The Federal Office of Migration and Refugees (BAMF) currently has the power to collect data without a warrant, but only with the consent of the phone's owner. Some 150,000-160,000 asylum seekers would be eligible for no-warrant phone searches, according to the Interior Ministry.
"We need to establish the identities of the applicants," said Volker Bouffier, minister-president of the state of Hesse. "To eliminate any doubts of a person's origin, we need to use all information available."
Anis Amri, a Daesh terrorist who killed 12 and injured 56 by driving a truck into a Berlin Christmas market, reportedly hid behind 14 different identities. False identities make deportation a bureaucratic nightmare, as Amri was to be deported to his native Tunisia, but Tunisian authorities refused because a false identity claimed that he was not a Tunisian citizen.
Many refugees are trapped in deportation limbo. Foreign registries estimate about 213,000 are on Germany's deportation list.
BAMF has a backlog of some 430,000 asylum applications waiting for processing, and is having difficulty confirming refugee identities. A BAMF spokesman said that asylum seekers frequently provide fake information to avoid deportation or gain additional social benefits.

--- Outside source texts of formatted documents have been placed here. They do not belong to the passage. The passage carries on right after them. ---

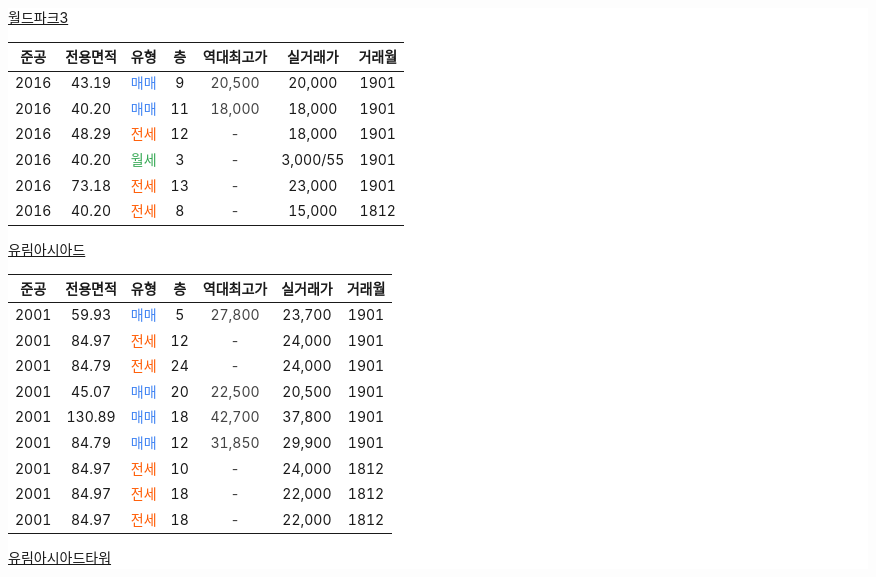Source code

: [월드파크3](https://search.naver.com/search.naver?query=%EB%B6%80%EC%82%B0%EA%B4%91%EC%97%AD%EC%8B%9C+%EC%97%B0%EC%A0%9C%EA%B5%AC+%EA%B1%B0%EC%A0%9C%EB%8F%99+%EC%9B%94%EB%93%9C%ED%8C%8C%ED%81%AC3)

|준공|전용면적|유형|층|역대최고가|실거래가|거래월|
|:---:|:---:|:---:|:---:|:---:|:---:|:---:|
|2016|43.19|<span style="color:#4285f3">매매</span>|9|<span style="color:#444444">20,500</span>|20,000|1901|
|2016|40.20|<span style="color:#4285f3">매매</span>|11|<span style="color:#444444">18,000</span>|18,000|1901|
|2016|48.29|<span style="color:#ff5a00">전세</span>|12|<span style="color:#444444">-</span>|18,000|1901|
|2016|40.20|<span style="color:#34a853">월세</span>|3|<span style="color:#444444">-</span>|3,000/55|1901|
|2016|73.18|<span style="color:#ff5a00">전세</span>|13|<span style="color:#444444">-</span>|23,000|1901|
|2016|40.20|<span style="color:#ff5a00">전세</span>|8|<span style="color:#444444">-</span>|15,000|1812|


<script async src="//pagead2.googlesyndication.com/pagead/js/adsbygoogle.js"></script>

<ins class="adsbygoogle"
     style="display:block"
     data-ad-client="ca-pub-2446590836940007"
     data-ad-slot="1659523306"
     data-ad-format="auto"
     data-full-width-responsive="true"></ins>
<script>
(adsbygoogle = window.adsbygoogle || []).push({});
</script>


[유림아시아드](https://search.naver.com/search.naver?query=%EB%B6%80%EC%82%B0%EA%B4%91%EC%97%AD%EC%8B%9C+%EC%97%B0%EC%A0%9C%EA%B5%AC+%EA%B1%B0%EC%A0%9C%EB%8F%99+%EC%9C%A0%EB%A6%BC%EC%95%84%EC%8B%9C%EC%95%84%EB%93%9C)

|준공|전용면적|유형|층|역대최고가|실거래가|거래월|
|:---:|:---:|:---:|:---:|:---:|:---:|:---:|
|2001|59.93|<span style="color:#4285f3">매매</span>|5|<span style="color:#444444">27,800</span>|23,700|1901|
|2001|84.97|<span style="color:#ff5a00">전세</span>|12|<span style="color:#444444">-</span>|24,000|1901|
|2001|84.79|<span style="color:#ff5a00">전세</span>|24|<span style="color:#444444">-</span>|24,000|1901|
|2001|45.07|<span style="color:#4285f3">매매</span>|20|<span style="color:#444444">22,500</span>|20,500|1901|
|2001|130.89|<span style="color:#4285f3">매매</span>|18|<span style="color:#444444">42,700</span>|37,800|1901|
|2001|84.79|<span style="color:#4285f3">매매</span>|12|<span style="color:#444444">31,850</span>|29,900|1901|
|2001|84.97|<span style="color:#ff5a00">전세</span>|10|<span style="color:#444444">-</span>|24,000|1812|
|2001|84.97|<span style="color:#ff5a00">전세</span>|18|<span style="color:#444444">-</span>|22,000|1812|
|2001|84.97|<span style="color:#ff5a00">전세</span>|18|<span style="color:#444444">-</span>|22,000|1812|

[유림아시아드타워](https://search.naver.com/search.naver?query=%EB%B6%80%EC%82%B0%EA%B4%91%EC%97%AD%EC%8B%9C+%EC%97%B0%EC%A0%9C%EA%B5%AC+%EA%B1%B0%EC%A0%9C%EB%8F%99+%EC%9C%A0%EB%A6%BC%EC%95%84%EC%8B%9C%EC%95%84%EB%93%9C%ED%83%80%EC%9B%8C)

For instance, in February a 25-year-old refugee in Hannover was found guilty of fraud for having used seven identities to obtain social benefits. The man was sentenced to 21 months in prison and 200 hours of community service.
To better handle the tide of refugees, the Interior Ministry granted BAMF emergency powers, such as the aforementioned no-warrant cell phone searches in 2015. In February 2017, BAMF also began fingerprinting all asylum seekers.
The 2015 cell phone amendment drew criticism from German parliamentarians who said it could "harm the inviolable core principle of private life."
Since the Christmas attack, German authorities continue to levy tougher security measures against refugees. A federal court ruled on Monday that Syrian refugees do not have an automatic right to asylum in Germany, as they have enjoyed in the past.
Germany has also begun to deport more, and accept less refugees. Some 80,000 were deported in 2016, and 270,000 applications were rejected.
The proposal for the cell-phone-search law must first be approved by the Interior Minister, then presented to parliament. Details remain undisclosed, as the law is not yet fully drafted.